Korruptionsprozess vor dem Landgericht Stuttgart Foto: dpa-Zentralbild

Der Prozess vor dem Stuttgarter Landgericht gegen einen Ingenieur, der massenhaft sogenannte Tüv-Plaketten gegen Schmiergeld vergeben haben soll, geht zu Ende. Der Staatsanwalt hat eine Gefängnisstrafe gefordert.

Stuttgart - Er habe „gewissenlos mit der Verkehrssicherheit gespielt“, sagt Staatsanwalt Peter Kraft über den 60 Jahre alten Ingenieur, der wegen Bestechlichkeit vor der 19. Strafkammer des Landgerichts steht. Der Angeklagte habe zwischen Mai 2011 und März 2012 mehr als 450 zum Teil mit erheblichen Mängeln belastete Autos durch die Hauptuntersuchung (HU), landläufig Tüv genannt, gewunken. Deshalb sei der selbstständige Prüfingenieur, der im Auftrag der Gesellschaft für technische Sicherheitsprüfungen (GTS) HU-Untersuchungen durchgeführt hat, zu vier Jahren und drei Monaten Gefängnis zu verurteilen, so Kraft.

Der Fall hat für erheblichen Wirbel gesorgt. Im September 2012 flatterte mehr als 2000 Fahrzeughaltern im Kreis Esslingen die schriftliche Aufforderung auf den Tisch, ihren Wagen zur HU-Nachuntersuchung zu bringen. Denn einige Monate zuvor war der 60-jährige Prüfingenieur nach umfangreichen Ermittlungen aufgeflogen. Er soll in Tausenden Fällen nicht nur im Kreis Esslingen teils Schrottautos mit der HU-Plakette versehen haben – gegen Bares. Ermittelt wird auch in den Kreisen Böblingen, Reutlingen, Ludwigsburg und Tübingen.

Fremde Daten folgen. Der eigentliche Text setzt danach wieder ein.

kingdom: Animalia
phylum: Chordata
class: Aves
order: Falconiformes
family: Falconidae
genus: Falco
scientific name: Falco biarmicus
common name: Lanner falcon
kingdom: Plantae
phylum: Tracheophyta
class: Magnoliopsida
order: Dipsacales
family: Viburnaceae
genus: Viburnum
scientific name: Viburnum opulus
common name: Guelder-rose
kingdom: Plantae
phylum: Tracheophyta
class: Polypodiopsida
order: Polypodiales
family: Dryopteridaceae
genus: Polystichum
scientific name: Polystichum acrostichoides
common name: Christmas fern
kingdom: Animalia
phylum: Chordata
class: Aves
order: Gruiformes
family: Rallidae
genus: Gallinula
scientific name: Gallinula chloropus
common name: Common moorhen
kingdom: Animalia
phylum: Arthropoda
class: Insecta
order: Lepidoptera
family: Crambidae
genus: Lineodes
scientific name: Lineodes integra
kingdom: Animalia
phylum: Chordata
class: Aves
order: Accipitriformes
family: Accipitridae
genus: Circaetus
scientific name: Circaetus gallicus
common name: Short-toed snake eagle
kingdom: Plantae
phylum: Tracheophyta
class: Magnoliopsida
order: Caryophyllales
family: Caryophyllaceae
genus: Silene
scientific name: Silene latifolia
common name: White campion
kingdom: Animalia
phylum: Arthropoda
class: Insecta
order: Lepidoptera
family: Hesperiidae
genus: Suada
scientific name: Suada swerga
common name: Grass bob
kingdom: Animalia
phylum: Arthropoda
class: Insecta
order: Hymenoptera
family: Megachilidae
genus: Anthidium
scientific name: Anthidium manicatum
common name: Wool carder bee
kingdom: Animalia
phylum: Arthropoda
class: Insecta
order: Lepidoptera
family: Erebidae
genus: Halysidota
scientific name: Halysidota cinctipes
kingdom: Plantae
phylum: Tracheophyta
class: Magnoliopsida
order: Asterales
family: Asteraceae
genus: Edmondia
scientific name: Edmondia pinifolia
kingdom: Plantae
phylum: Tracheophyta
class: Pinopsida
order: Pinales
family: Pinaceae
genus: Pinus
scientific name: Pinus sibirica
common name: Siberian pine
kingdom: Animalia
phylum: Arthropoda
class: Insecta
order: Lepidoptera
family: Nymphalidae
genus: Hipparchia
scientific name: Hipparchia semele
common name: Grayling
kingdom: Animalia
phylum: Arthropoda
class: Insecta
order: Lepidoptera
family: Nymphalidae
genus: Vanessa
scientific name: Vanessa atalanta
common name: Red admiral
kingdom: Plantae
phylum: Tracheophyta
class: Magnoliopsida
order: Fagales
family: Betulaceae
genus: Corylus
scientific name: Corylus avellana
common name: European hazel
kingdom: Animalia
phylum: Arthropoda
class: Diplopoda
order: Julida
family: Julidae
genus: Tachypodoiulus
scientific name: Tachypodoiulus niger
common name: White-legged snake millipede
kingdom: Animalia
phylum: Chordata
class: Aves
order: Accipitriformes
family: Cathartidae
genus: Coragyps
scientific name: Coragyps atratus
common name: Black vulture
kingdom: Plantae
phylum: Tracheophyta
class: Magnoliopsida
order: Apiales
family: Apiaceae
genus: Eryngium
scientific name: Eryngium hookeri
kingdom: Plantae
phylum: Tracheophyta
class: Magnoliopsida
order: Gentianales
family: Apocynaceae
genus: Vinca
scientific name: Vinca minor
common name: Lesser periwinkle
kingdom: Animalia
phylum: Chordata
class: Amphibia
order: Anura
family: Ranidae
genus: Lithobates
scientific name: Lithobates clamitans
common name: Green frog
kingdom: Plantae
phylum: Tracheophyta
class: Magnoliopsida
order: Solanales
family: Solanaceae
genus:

In der Anklage vor dem Landgericht ist jetzt von 450 Autos die Rede, die in Werkstätten auf den Fildern und in Privatgaragen in Waldenbuch rechtswidrig mit der HU-Plakette versehen worden sein sollen. Die normale HU kostet 53 Euro. Die Werkstattbesitzer sollen von den meist über den Betrug informierten Kunden bis zu 150 Euro kassiert haben. Die Differenz wurde geteilt. Dass viel mehr als 450 Autos rechtswidrig mit der Plakette ausgestattet wurden, steht für den Ankläger fest. Doch der Tatzeitraum habe eingegrenzt werden müssen.

Auch die beiden Mitangeklagten hätten von der Masche gewusst, so der Staatsanwalt. Die Nebenerwerbsautohändler hatten mehrere Wagen von dem Ingenieur in einer Scheune und in einer Privatgarage prüfen lassen. Beide Örtlichkeiten waren wie die Autowerkstätten auf den Fildern nicht für HU-Prüfungen zugelassen. Für die zwei Feierabend-Autohändler beantragt Kraft eine Bewährungsstrafe beziehungsweise eine Haftstrafe von eineinhalb Jahren.

Erst spät im Prozess hatte der Ingenieur eine Art Geständnis abgelegt. Er habe sich nie bestechen lassen, habe sein Ermessensspielraum aber wohl zu weit ausgelegt. Dass die Werkstätten nicht zertifiziert waren, stimme zwar, aber er habe genug Erfahrung, um die Autos trotzdem richtig zu prüfen. „Er ist in eine Spirale geraten“, so Verteidiger Wolfgang Pantzer. Der 60-Jährige habe zwar nicht nach Vorschrift gehandelt, die Dienstleistung aber sehr wohl erbracht. Drei Jahre Gefängnis, wie von der Kammer bei einem Geständnis avisiert, seien genug. Die Verteidiger der Mitangeklagten forderten Freisprüche. Das Urteil wird am 7. Mai erwartet.